Боль, страдание, как нераздельная часть любви, мучительство физическое, связанное с половым актом, и мучительство душевное, связанное со всей сентиментальной сферой близости между мужчиной и женщиной, да и между людьми вообще – таким был эротизм Достоевского в годы его зрелости. Страхов в своем знаменитом письме к Толстому в 1883 году этим объяснял почему, «при животном сладострастии, у него (Достоевского), не было никакого вкуса, никакого чувства женской красоты и прелести». Трудно согласиться с таким резким и категорическим суждением – особенно, если вспомнить таких героинь, как Настасья Филипповна, Аглая или, наконец, Грушенька, в которых достаточно женского обаяния. Очевидно, Страхов хотел сказать, что не красота и не прелесть привлекали Достоевского в женщинах, которых он любил или желал, а что они возбуждали и увлекали его чем-то другим. Это другое было – абсолютная беззащитность, обещавшая полное подчинение, покорность и пассивность жертвы, или же, наоборот, резкая властность, обещавшая унижение и наслаждение от боли, причиняемой палачом. Между этими двумя полюсами и располагались все колебания и противоречия в отношениях Достоевского ко всем его подругам и возлюбленным. Фрейд в письме к Теодору Рейку справедливо замечает: «Обратите внимание на беспомощность Достоевского перед любовью. Он фактически понимает или грубое инстинктивное желание, или мазохистское подчинение, или любовь из жалости». Всё тот же Страхов утверждает, что «его тянуло к пакостям, и он хвалился ими. Висковатов (П. А., профессор) стал мне рассказывать, как он похвалялся, что… в бане с маленькой девочкой, которую привела ему гувернантка».

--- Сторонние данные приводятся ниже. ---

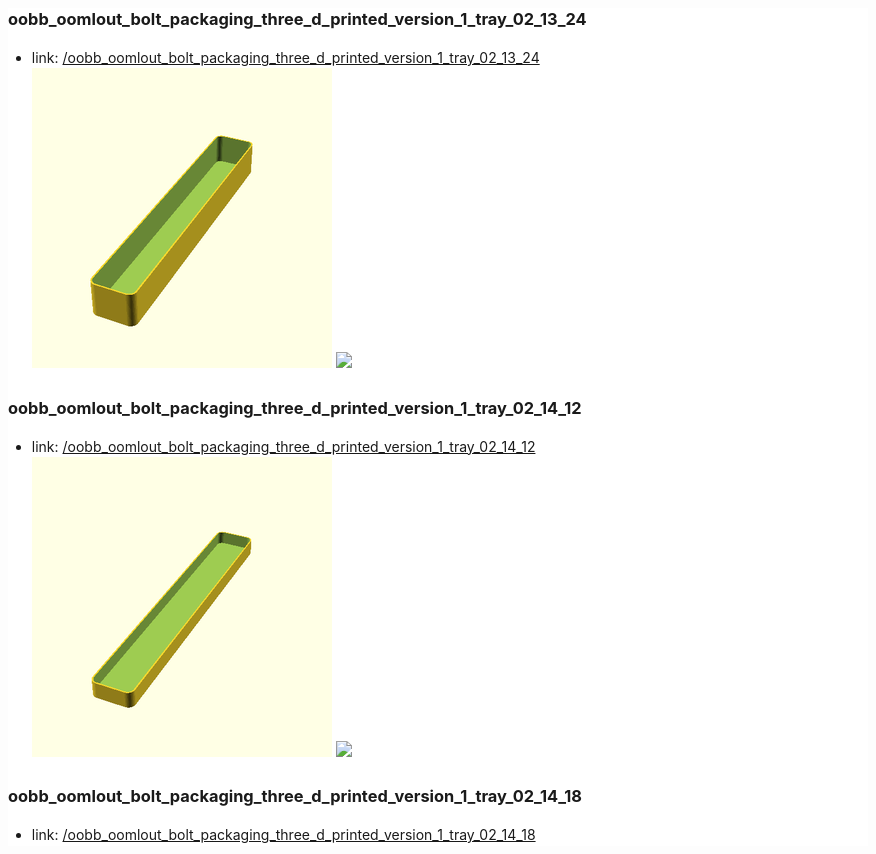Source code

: 
### oobb_oomlout_bolt_packaging_three_d_printed_version_1_tray_02_13_24
* link: [/oobb_oomlout_bolt_packaging_three_d_printed_version_1_tray_02_13_24](oobb_oomlout_bolt_packaging_three_d_printed_version_1_tray_02_13_24)  
![](oobb_oomlout_bolt_packaging_three_d_printed_version_1_tray_02_13_24/3dpr_300.png)  ![](oobb_oomlout_bolt_packaging_three_d_printed_version_1_tray_02_13_24/image_300.jpg)
 

### oobb_oomlout_bolt_packaging_three_d_printed_version_1_tray_02_14_12
* link: [/oobb_oomlout_bolt_packaging_three_d_printed_version_1_tray_02_14_12](oobb_oomlout_bolt_packaging_three_d_printed_version_1_tray_02_14_12)  
![](oobb_oomlout_bolt_packaging_three_d_printed_version_1_tray_02_14_12/3dpr_300.png)  ![](oobb_oomlout_bolt_packaging_three_d_printed_version_1_tray_02_14_12/image_300.jpg)
 

### oobb_oomlout_bolt_packaging_three_d_printed_version_1_tray_02_14_18
* link: [/oobb_oomlout_bolt_packaging_three_d_printed_version_1_tray_02_14_18](oobb_oomlout_bolt_packaging_three_d_printed_version_1_tray_02_14_18)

Очень многое из садистских и мазохистских склонностей Достоевского смущало и даже страшило его самого, хотя он и был уверен, что жестокость, любовь к мучительству, а также и сладострастие самоуничижения – в природе человека, а потому естественно, как и прочие пороки и инстинкты людей. Но он и в себе, и в других открывал такие извилины или преувеличения этих пороков, что убегал в свое подполье, скрывая их от дневного света. Князь Вадковский, циник и злодей «Униженных и оскорбленных», демоническая личность, предвещающая и Раскольникова, и Ставрогина, говорит Ивану Петровичу:

«Если б только могло быть (чего, впрочем, по человеческой натуре никогда быть не может), если б могло быть, чтоб каждый из нас описал всю свою подноготную, но так, чтоб не побоялся изложить не только то, что он боится сказать своим лучшим друзьям, но даже и то, в чем боится подчас признаться самому себе, – то ведь на свете поднялся бы такой смрад, что нам бы всем надо было бы задохнуться {15} . Вот почему, говоря в скобках, так хороши наши светские условия и приличия. В них глубокая мысль, не скажу нравственная, но просто предохранительная, комфортная, что, разумеется, еще лучше, потому что нравственность, в сущности, тот же комфорт, т. е. изобретена единственно для комфорта».